This would also allow you to extract out the subs without having to OCR them/get characters. Could just erase all static artifacts (including subs but also things like watermarks).




An approach I really want to try is taking a stream of the video without subs (can easily be found online) and subtracting the two. You'd have to deal with differences in resolution and compression between the two, and also handle cases where the background is either white or black, but in theory it should work very well. I haven't had time to dig into this.


Seems like you could get gstreamer and some subtractive elements working pretty quick...

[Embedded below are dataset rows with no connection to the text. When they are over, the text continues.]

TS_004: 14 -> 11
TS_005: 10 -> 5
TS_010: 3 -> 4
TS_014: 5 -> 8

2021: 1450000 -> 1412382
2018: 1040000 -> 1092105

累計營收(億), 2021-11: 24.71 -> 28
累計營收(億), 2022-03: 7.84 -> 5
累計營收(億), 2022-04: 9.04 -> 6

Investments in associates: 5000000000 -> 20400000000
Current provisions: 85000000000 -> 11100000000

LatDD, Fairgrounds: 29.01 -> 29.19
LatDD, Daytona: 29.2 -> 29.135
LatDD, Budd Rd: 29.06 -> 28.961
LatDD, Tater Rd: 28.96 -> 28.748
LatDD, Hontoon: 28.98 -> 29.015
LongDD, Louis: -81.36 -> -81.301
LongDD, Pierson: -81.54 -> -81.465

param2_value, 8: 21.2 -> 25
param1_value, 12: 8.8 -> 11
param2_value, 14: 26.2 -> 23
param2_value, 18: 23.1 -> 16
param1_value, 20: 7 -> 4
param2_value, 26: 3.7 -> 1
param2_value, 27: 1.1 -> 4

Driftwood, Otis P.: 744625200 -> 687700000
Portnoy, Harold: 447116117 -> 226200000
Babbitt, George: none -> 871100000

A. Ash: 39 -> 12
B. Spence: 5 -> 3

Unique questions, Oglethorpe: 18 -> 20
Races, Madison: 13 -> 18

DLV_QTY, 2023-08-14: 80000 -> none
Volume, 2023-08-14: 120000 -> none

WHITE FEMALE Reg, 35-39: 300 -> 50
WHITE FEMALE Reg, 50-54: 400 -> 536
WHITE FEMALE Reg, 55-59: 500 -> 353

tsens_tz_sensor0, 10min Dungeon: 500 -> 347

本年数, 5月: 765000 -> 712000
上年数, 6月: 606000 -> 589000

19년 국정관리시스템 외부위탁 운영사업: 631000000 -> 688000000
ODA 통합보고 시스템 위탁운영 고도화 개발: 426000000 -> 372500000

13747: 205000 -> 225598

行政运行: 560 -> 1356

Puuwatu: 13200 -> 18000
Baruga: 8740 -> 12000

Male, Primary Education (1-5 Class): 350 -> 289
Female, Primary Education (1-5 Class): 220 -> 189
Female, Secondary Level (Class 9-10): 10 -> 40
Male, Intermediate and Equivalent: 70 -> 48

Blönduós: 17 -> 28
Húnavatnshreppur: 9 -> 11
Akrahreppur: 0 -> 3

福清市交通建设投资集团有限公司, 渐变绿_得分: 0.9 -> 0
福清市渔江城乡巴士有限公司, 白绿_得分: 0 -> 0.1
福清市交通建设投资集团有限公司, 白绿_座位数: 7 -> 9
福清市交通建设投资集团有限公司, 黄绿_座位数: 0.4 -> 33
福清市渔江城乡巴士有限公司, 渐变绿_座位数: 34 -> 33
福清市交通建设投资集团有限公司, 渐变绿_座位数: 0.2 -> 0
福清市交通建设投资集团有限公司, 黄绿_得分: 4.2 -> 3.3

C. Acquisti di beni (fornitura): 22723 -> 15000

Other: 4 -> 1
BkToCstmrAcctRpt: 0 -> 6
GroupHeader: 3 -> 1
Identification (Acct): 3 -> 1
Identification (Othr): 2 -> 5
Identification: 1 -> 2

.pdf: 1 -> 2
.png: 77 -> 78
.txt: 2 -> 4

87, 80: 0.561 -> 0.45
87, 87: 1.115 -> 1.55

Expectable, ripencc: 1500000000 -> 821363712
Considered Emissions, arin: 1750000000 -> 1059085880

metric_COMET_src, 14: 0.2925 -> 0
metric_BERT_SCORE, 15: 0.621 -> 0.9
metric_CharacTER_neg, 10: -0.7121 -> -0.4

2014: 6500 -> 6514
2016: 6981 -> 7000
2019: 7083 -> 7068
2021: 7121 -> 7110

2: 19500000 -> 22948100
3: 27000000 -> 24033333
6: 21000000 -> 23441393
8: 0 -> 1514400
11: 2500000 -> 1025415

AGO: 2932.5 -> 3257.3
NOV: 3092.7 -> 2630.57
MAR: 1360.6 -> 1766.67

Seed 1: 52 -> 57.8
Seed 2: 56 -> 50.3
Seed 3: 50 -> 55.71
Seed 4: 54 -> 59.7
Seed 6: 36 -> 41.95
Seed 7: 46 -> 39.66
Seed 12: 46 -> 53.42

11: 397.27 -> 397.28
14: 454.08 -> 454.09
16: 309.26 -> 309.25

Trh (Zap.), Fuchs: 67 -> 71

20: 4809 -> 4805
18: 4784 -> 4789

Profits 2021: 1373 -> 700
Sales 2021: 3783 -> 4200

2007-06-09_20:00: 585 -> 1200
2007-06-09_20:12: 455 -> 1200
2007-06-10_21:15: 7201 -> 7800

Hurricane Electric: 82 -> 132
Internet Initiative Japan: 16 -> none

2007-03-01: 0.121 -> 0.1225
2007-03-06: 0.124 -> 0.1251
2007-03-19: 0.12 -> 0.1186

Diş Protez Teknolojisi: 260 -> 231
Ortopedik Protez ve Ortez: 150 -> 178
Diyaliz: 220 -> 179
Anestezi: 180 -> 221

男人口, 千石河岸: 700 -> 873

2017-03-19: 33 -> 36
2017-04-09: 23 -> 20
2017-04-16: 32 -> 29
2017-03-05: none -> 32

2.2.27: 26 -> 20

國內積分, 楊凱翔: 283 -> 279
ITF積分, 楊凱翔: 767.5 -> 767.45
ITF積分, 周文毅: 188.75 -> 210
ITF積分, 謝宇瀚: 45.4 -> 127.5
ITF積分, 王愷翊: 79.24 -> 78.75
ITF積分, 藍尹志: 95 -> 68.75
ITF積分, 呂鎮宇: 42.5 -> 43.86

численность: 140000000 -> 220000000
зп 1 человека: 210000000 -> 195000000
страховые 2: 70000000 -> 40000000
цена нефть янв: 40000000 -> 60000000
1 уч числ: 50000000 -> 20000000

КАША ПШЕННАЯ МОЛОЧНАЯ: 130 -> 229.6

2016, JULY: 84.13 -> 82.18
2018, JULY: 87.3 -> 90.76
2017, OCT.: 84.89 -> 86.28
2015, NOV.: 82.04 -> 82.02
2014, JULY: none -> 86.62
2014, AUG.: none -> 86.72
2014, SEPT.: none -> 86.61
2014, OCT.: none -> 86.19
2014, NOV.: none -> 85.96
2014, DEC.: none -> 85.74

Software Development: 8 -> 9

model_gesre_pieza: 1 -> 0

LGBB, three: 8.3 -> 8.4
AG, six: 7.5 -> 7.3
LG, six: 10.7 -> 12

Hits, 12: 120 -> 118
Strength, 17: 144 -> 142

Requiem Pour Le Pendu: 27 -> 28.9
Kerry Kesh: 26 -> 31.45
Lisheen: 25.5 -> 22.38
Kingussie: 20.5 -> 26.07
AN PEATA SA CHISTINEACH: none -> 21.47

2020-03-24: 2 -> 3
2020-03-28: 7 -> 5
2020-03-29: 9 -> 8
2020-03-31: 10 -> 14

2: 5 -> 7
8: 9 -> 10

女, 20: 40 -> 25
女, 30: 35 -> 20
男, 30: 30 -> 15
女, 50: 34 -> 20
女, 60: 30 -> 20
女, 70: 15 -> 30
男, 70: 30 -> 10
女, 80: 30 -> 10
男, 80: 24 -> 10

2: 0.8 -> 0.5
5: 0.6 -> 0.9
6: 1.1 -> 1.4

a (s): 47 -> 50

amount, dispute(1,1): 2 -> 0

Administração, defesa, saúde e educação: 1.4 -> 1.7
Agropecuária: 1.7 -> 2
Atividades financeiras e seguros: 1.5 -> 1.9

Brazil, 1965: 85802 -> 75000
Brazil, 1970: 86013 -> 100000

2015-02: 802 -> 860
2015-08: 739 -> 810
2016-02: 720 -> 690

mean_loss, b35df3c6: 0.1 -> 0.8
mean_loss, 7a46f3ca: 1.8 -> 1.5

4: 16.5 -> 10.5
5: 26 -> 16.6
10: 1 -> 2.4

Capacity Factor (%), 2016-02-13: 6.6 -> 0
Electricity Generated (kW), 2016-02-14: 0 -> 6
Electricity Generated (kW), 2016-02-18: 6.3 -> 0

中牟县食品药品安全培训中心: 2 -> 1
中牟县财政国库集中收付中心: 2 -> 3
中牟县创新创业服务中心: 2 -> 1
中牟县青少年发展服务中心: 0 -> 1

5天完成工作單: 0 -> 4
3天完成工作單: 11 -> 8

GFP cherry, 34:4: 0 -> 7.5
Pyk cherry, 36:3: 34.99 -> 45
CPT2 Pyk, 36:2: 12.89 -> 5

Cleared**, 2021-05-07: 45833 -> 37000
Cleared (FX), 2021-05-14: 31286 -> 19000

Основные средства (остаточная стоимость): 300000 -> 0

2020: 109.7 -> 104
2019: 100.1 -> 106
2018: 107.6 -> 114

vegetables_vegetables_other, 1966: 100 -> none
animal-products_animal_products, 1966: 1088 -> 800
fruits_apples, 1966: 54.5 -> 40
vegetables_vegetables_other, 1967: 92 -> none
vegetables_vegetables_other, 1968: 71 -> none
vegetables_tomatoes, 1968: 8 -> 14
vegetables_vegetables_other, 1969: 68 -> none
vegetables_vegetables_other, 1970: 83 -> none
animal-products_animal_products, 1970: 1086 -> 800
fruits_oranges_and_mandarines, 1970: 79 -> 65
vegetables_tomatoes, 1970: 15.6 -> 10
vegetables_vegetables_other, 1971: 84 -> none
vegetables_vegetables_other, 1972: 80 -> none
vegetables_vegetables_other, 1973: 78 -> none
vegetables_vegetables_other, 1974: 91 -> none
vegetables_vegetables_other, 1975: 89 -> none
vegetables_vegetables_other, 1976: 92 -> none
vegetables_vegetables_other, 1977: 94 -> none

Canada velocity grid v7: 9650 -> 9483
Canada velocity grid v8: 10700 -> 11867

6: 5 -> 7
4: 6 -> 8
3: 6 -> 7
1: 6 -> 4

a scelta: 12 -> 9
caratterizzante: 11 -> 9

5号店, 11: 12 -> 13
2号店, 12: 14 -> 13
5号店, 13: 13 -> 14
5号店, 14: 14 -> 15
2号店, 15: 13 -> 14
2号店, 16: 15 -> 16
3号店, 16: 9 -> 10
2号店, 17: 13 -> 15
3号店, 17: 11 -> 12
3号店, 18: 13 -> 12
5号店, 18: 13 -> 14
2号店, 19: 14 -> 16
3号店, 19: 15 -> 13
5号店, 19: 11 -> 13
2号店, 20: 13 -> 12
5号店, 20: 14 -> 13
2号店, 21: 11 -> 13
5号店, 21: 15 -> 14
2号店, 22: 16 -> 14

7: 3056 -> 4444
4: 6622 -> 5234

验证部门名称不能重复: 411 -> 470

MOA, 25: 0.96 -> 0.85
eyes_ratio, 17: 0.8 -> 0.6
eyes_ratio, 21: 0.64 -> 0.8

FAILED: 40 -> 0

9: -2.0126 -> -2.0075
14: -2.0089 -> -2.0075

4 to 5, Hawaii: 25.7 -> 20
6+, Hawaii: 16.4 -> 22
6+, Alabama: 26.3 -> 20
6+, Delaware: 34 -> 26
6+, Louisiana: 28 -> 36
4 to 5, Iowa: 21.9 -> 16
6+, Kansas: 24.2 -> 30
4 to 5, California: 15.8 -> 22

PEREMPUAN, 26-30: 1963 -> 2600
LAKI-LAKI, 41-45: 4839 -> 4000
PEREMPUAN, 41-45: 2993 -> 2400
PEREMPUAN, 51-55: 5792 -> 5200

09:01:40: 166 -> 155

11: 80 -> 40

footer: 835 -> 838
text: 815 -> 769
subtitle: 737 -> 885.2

Legitimate question: why would you want the first video (hardcoded subs) if you have a second stream without them, better resolution maybe?


In order to have access to vocabulary words. From the article: > I wanted to get a transcript of the episode’s dialog so I could study the unfamiliar vocabulary. Unfortunately, the video files I have only have hard subtitles


Makes sense, thanks. I went straight to the technical details and missed that part.


This has to be worth a try.


This only works if the camera isn't fixed, though. In the frame from the post it might erase the dashboard, the car roof, and so on.


Just define a small area of the screen to run on then. Subtitles are typically within a very small portion of the screen


Nope, every channel of CCTV seems to have its own subtitle convention.


Which is irrelevant to stripping subs from one movie at a time.